— WORK INSTRUCTION —
Repeat only the lines from the one that contains "OCUTEIN Kristal kapsulas, 30" through the final line of the listing below, exactly, please, without pictures.

— MATERIAL TO PROCESS —
=====

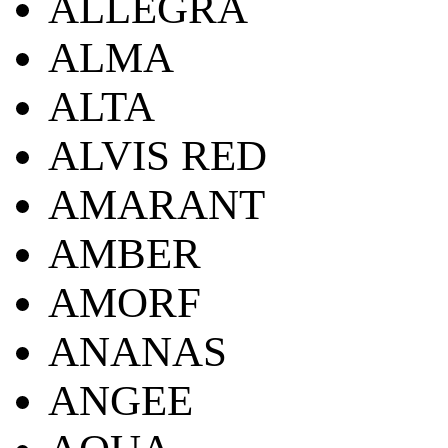
ALLEGRA
ALMA
ALTA
ALVIS RED
AMARANT
AMBER
AMORF
ANANAS
ANGEE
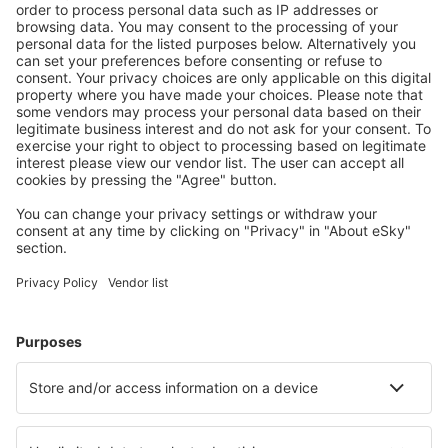
Stáhněte si naši aplikaci
a plánujte své cesty
pohodlně
Naplánujte si cestu
Letenky
Eurovíkend
Dovolená
Ubytování
Let+Hotel
Hotely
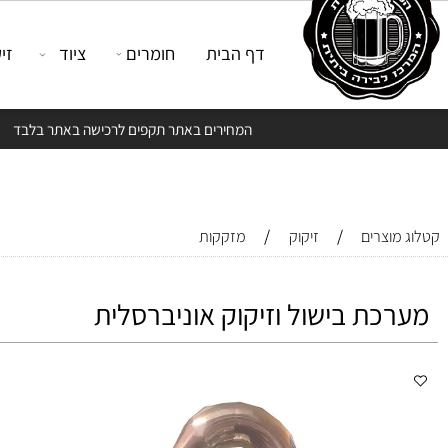
דף הבית
חומרים
ציוד
זיקוק
המחירים באתר תקפים לרכישה באתר בלבד
/
/
צרים
זיקוק
מזקקות
כת בישול וזיקוק אוניברסלית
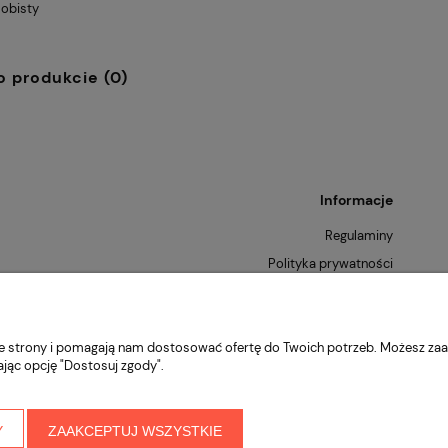
obisty
o produkcie (0)
Informacje
Regulaminy
Polityka prywatności
Zwroty i reklamacje
nie strony i pomagają nam dostosować ofertę do Twoich potrzeb. Możesz zaa
ając opcję "Dostosuj zgody".
Y
ZAAKCEPTUJ WSZYSTKIE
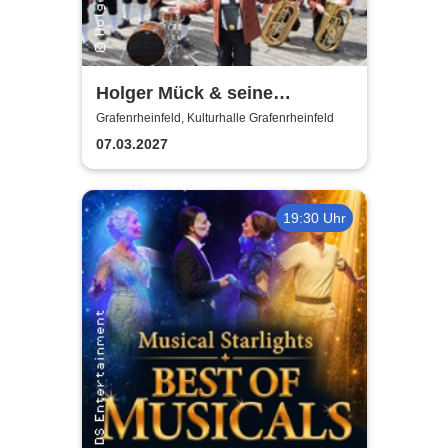
Holger Mück & seine
Egerländer Musikanten
Grafenrheinfeld, Kulturhalle Grafenrheinfeld
07.03.2027
19:30 Uhr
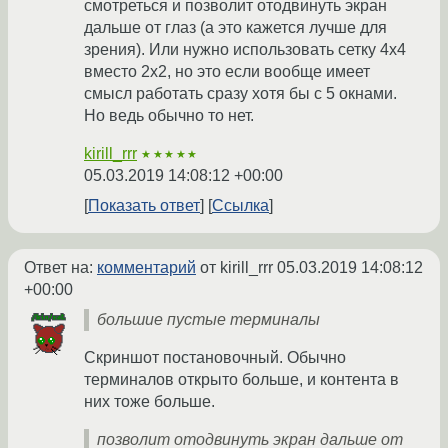
смотреться и позволит отодвинуть экран
дальше от глаз (а это кажется лучше для
зрения). Или нужно использовать сетку 4х4
вместо 2х2, но это если вообще имеет
смысл работать сразу хотя бы с 5 окнами.
Но ведь обычно то нет.
kirill_rrr
★★★★★
05.03.2019 14:08:12 +00:00
Показать ответ
Ссылка
Ответ на:
комментарий
от kirill_rrr
05.03.2019 14:08:12
+00:00
большие пустые терминалы
Скриншот постановочный. Обычно
терминалов открыто больше, и контента в
них тоже больше.
позволит отодвинуть экран дальше от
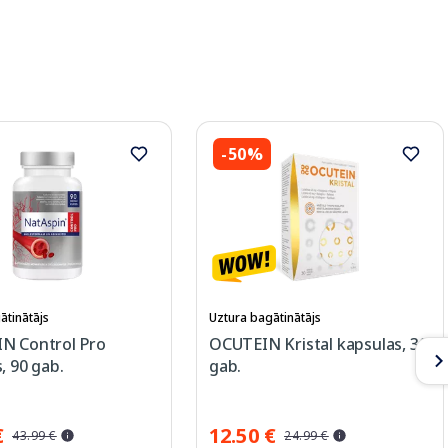
-50%
ātinātājs
Uztura bagātinātājs
N Control Pro
OCUTEIN Kristal kapsulas, 30
, 90 gab.
gab.
€
12.50 €
43.99 €
24.99 €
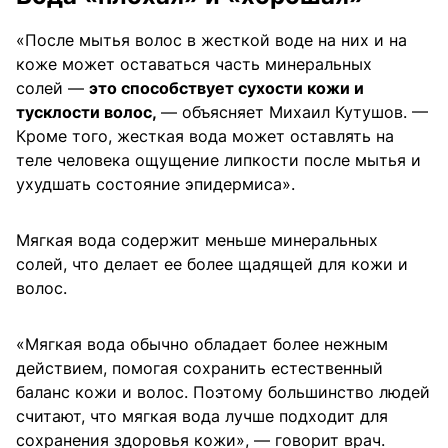
«После мытья волос в жесткой воде на них и на
коже может оставаться часть минеральных
солей —
это способствует сухости кожи и
тусклости волос,
— объясняет Михаил Кутушов. —
Кроме того, жесткая вода может оставлять на
теле человека ощущение липкости после мытья и
ухудшать состояние эпидермиса».
Мягкая вода содержит меньше минеральных
солей, что делает ее более щадящей для кожи и
волос.
«Мягкая вода обычно обладает более нежным
действием, помогая сохранить естественный
баланс кожи и волос. Поэтому большинство людей
считают, что мягкая вода лучше подходит для
сохранения здоровья кожи», — говорит врач.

=====

— TASK SOLUTION —
OCUTEIN Kristal kapsulas, 30
, 90 gab.
gab.
€
12.50 €
43.99 €
24.99 €
«После мытья волос в жесткой воде на них и на
коже может оставаться часть минеральных
солей —
это способствует сухости кожи и
тусклости волос,
— объясняет Михаил Кутушов. —
Кроме того, жесткая вода может оставлять на
теле человека ощущение липкости после мытья и
ухудшать состояние эпидермиса».
Мягкая вода содержит меньше минеральных
солей, что делает ее более щадящей для кожи и
волос.
«Мягкая вода обычно обладает более нежным
действием, помогая сохранить естественный
баланс кожи и волос. Поэтому большинство людей
считают, что мягкая вода лучше подходит для
сохранения здоровья кожи», — говорит врач.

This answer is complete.